• _Study text_:
◇ ◇ ◇ ◇ ◇

For this test, the author asked ChatGPT to Turing test himself and for the purposes of control, did the same thing again but this time using answer to the questions provided by Copilot. The test was done on two separate accounts in order to keep the two conversations from influencing each other on the ChatGPT side.

While the human component was not deliberately attempting to deceive the LLM by avoiding humanlike answers, there was an attempt to maintain a style and tone reminiscent of LLMs. Copilot was instructed to answer the questions as a teenager looking for a college to attend. Copilot’s ability to play the role can be questioned as this was often limited to injecting words such as ‘totally’ and ‘super’ into the text.

It should also be noted that Copilot refuses to try this outright. This is in itself interesting as it uses the same model as ChatGPT.

◇ ◇ ◇ ◇ ◇

• _Task item_:
Answer these questions from the Turing test text:
1. Why was the test run on two separate accounts?
2. What role was Copilot told to play when answering the questions?
3. According to the text, which model does Copilot use?

[Data records]
◇ ◇ ◇ ◇ ◇

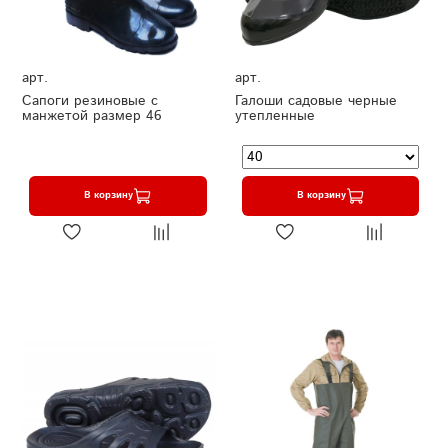
арт.
арт.
Сапоги резиновые с
Галоши садовые черные
манжетой размер 46
утепленные
В корзину
В корзину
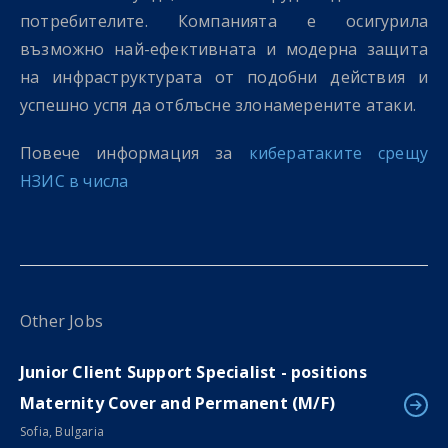
потребителите. Компанията е осигурила
възможно най-ефективната и модерна защита
на инфраструктурата от подобни действия и
успешно успя да отблъсне злонамерените атаки.
Повече информация за
кибератаките срещу
НЗИС в числа
Other Jobs
Junior Client Support Specialist - positions
Maternity Cover and Permanent (M/F)
Sofia, Bulgaria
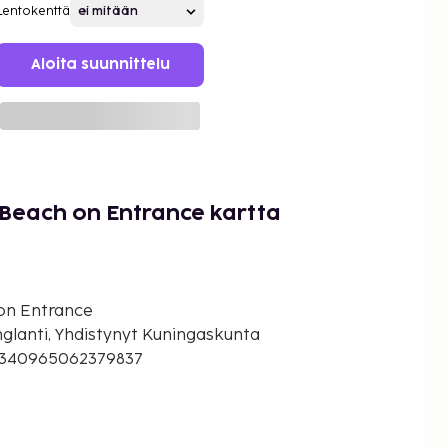
Lentokenttä
Aloita suunnittelu
 Beach on Entrance kartta
 on Entrance
nglanti, Yhdistynyt Kuningaskunta
0.340965062379837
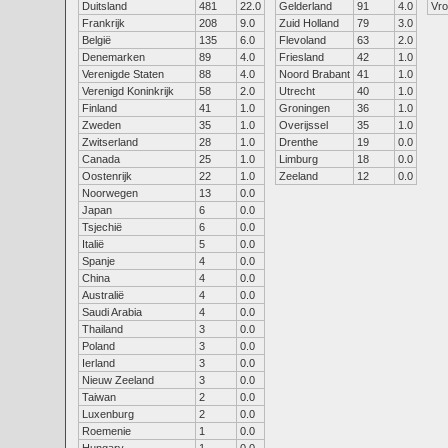
Duitsland
481
22.0
Gelderland
91
4.0
Vr
Frankrijk
208
9.0
Zuid Holland
79
3.0
België
135
6.0
Flevoland
63
2.0
Denemarken
89
4.0
Friesland
42
1.0
Verenigde Staten
88
4.0
Noord Brabant
41
1.0
Verenigd Koninkrijk
58
2.0
Utrecht
40
1.0
Finland
41
1.0
Groningen
36
1.0
Zweden
35
1.0
Overijssel
35
1.0
Zwitserland
28
1.0
Drenthe
19
0.0
Canada
25
1.0
Limburg
18
0.0
Oostenrijk
22
1.0
Zeeland
12
0.0
Noorwegen
13
0.0
Japan
6
0.0
Tsjechië
6
0.0
Italië
5
0.0
Spanje
4
0.0
China
4
0.0
Australië
4
0.0
Saudi Arabia
4
0.0
Thailand
3
0.0
Poland
3
0.0
Ierland
3
0.0
Nieuw Zeeland
3
0.0
Taiwan
2
0.0
Luxenburg
2
0.0
Roemenie
1
0.0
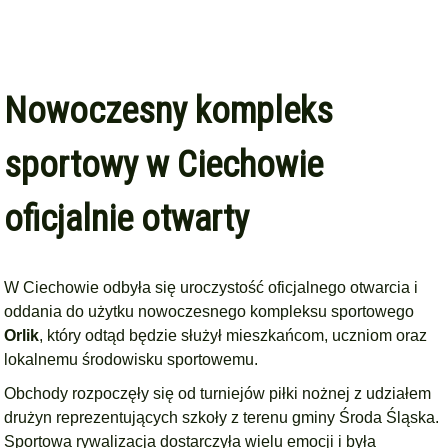
Nowoczesny kompleks
sportowy w Ciechowie
oficjalnie otwarty
W Ciechowie odbyła się uroczystość oficjalnego otwarcia i
oddania do użytku nowoczesnego kompleksu sportowego
Orlik
, który odtąd będzie służył mieszkańcom, uczniom oraz
lokalnemu środowisku sportowemu.
Obchody rozpoczęły się od turniejów piłki nożnej z udziałem
drużyn reprezentujących szkoły z terenu gminy Środa Śląska.
Sportowa rywalizacja dostarczyła wielu emocji i była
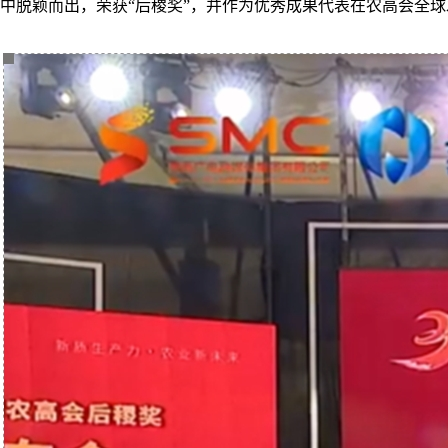
中脱颖而出，荣获“后稷奖”，并作为优秀成果代表在农高会全球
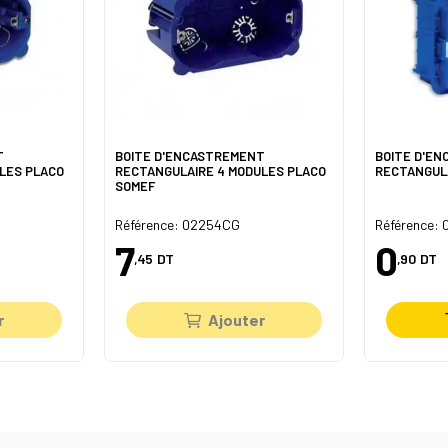
T
BOITE D'ENCASTREMENT
BOITE D'E
LES PLACO
RECTANGULAIRE 4 MODULES PLACO
RECTANGUL
SOMEF
Référence: 02254CG
Référence:
7
0
,45
DT
,90
DT
r
Ajouter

◇ ◇ ◇ ◇ ◇

• _Response area_:
1. To keep the two conversations from influencing each other on the ChatGPT side.
2. A teenager looking for a college to attend.
3. The same model as ChatGPT.